Its not perfect, but I think levying massive fines would still be quite effective. Nobody wants to be the CEO at the helm when a successful company was ruined, or where the stock price tanked due to bad management decisions.
Imagine a car company which sold cheap cars that injured people. "If we fine them for their actions, the executive team will just raise prices or fire employees!". Yeah - maybe don't sell a car thats so cheap that it causes accidents.
Certainly it would be much more effective than the system we have now - where their negligence seems to have had no negative consequences for the company.
But if you're suggesting there should be personal liability for CEOs as a result of data breaches like this, then I think I could be convinced.
I don't think the CEO has direct knowledge of the companies security and the only method of control is to hire who they think is the best CTO. Then the same for the CTO and whomever he hires, etc. The general attitude I've seen is that you hire someone below you and put nearly 100% trust in them, they are in control. Anything else is considered just inappropriate, like micromanagement for example.
"Nobody wants to be the CEO at the helm when a successful company was ruined"

Text data extracted from the pages:
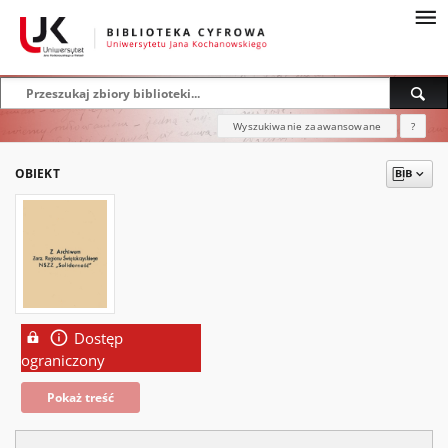
Wyszukiwanie zaawansowane
?
OBIEKT
Dostęp
ograniczony
Pokaż treść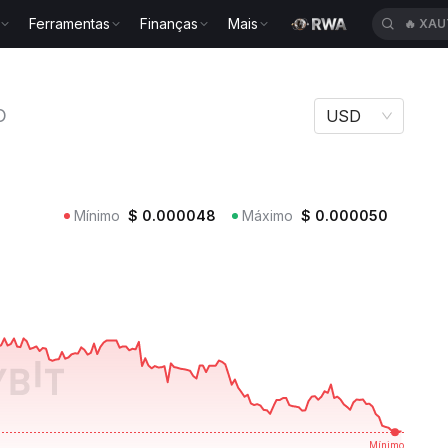
Ferramentas
Finanças
Mais
🔥
XAU
CONCHO
O
USD
Mínimo
$
0.000048
Máximo
$
0.000050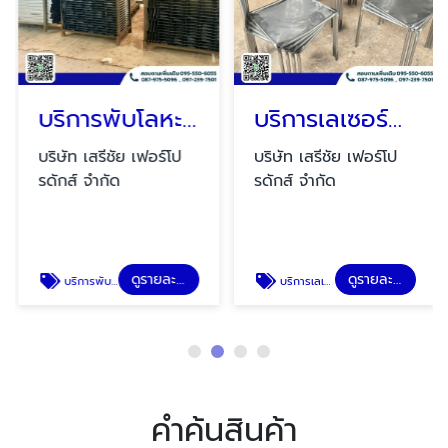
บริการพับโลหะ CNC
บริการเลเซอร์คัทชิ้นงานเฟอร์นิเจอร์
บริษัท เสรีชัย เฟอร์โป
บริษัท เสรีชัย เฟอร์โป
รดักส์ จำกัด
รดักส์ จำกัด
ดูรายละเอียด
ดูรายละเอียด
บริการพับโลหะ CNC
บริการเลเซอร์คัทชิ้นงานเฟอร์นิเจอร์
คำค้นสินค้า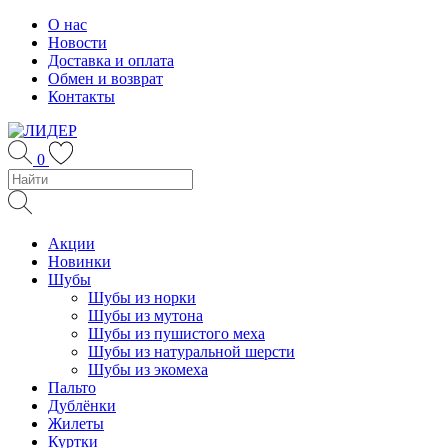
Skip
О нас
to
Новости
content
Доставка и оплата
Обмен и возврат
Контакты
0
Акции
Новинки
Шубы
Шубы из норки
Шубы из мутона
Шубы из пушистого меха
Шубы из натуральной шерсти
Шубы из экомеха
Пальто
Дублёнки
Жилеты
Куртки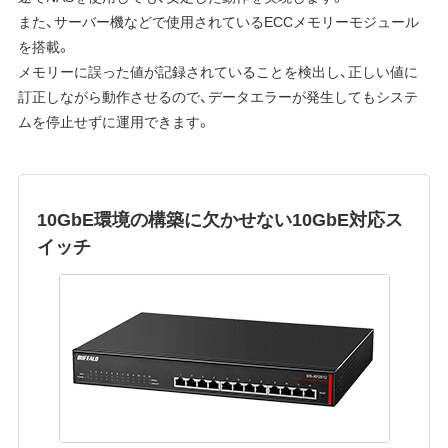
また、サーバー機などで使用されているECCメモリーモジュール
を搭載。
メモリーに誤った値が記録されていることを検出し、正しい値に
訂正しながら動作させるので、データエラーが発生してもシステ
ムを停止せずに運用できます。
10GbE環境の構築に欠かせない10GbE対応ス
イッチ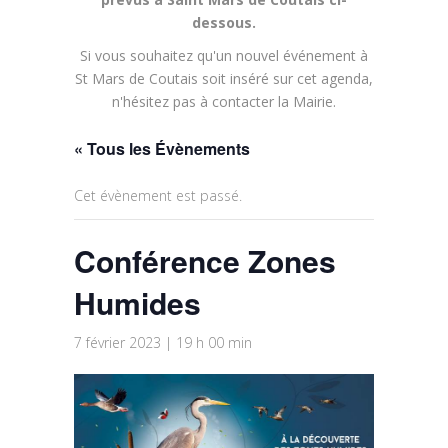
dessous.
Si vous souhaitez qu'un nouvel événement à
St Mars de Coutais soit inséré sur cet agenda,
n'hésitez pas à contacter la Mairie.
« Tous les Évènements
Cet évènement est passé.
Conférence Zones
Humides
7 février 2023 | 19 h 00 min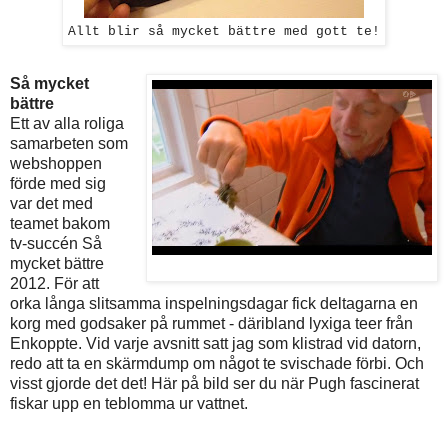
Allt blir så mycket bättre med gott te!
Så mycket
bättre
Ett av alla roliga
samarbeten som
webshoppen
förde med sig
var det med
teamet bakom
tv-succén Så
mycket bättre
2012. För att
orka långa slitsamma inspelningsdagar fick deltagarna en
korg med godsaker på rummet - däribland lyxiga teer från
Enkoppte. Vid varje avsnitt satt jag som klistrad vid datorn,
redo att ta en skärmdump om något te svischade förbi. Och
visst gjorde det det! Här på bild ser du när Pugh fascinerat
fiskar upp en teblomma ur vattnet.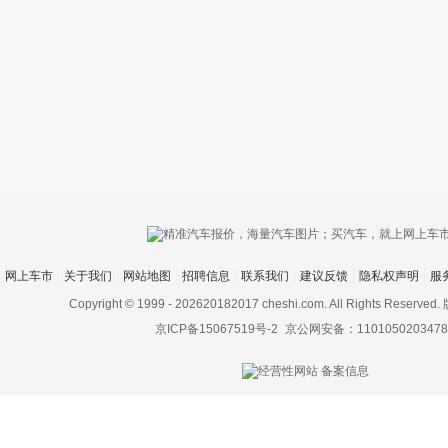
只支持优酷
网上车市
关于我们
网站地图
招聘信息
联系我们
建议反馈
隐私权声明
服
上传视频最
上传图片最多为
Copyright © 1999 -
202620182017 cheshi.com. All Rights Rese
京ICP备15067519号-2
京公网安备：1101050203478
图片支持：
片
机相册图片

**Using the information:**
- 1) In the excerpted text on fining companies, what kind of company is imagined in the example?
- 2) Reproduce the passage of the excerpted text on fining companies from "Imagine a car" to "for the company.".

**Task answers:**
- 1) A car company that sold cheap cars that injured people.

- 2)
Imagine a car company which sold cheap cars that injured people. "If we fine them for their actions, the executive team will just raise prices or fire employees!". Yeah - maybe don't sell a car thats so cheap that it causes accidents.
Certainly it would be much more effective than the system we have now - where their negligence seems to have had no negative consequences for the company.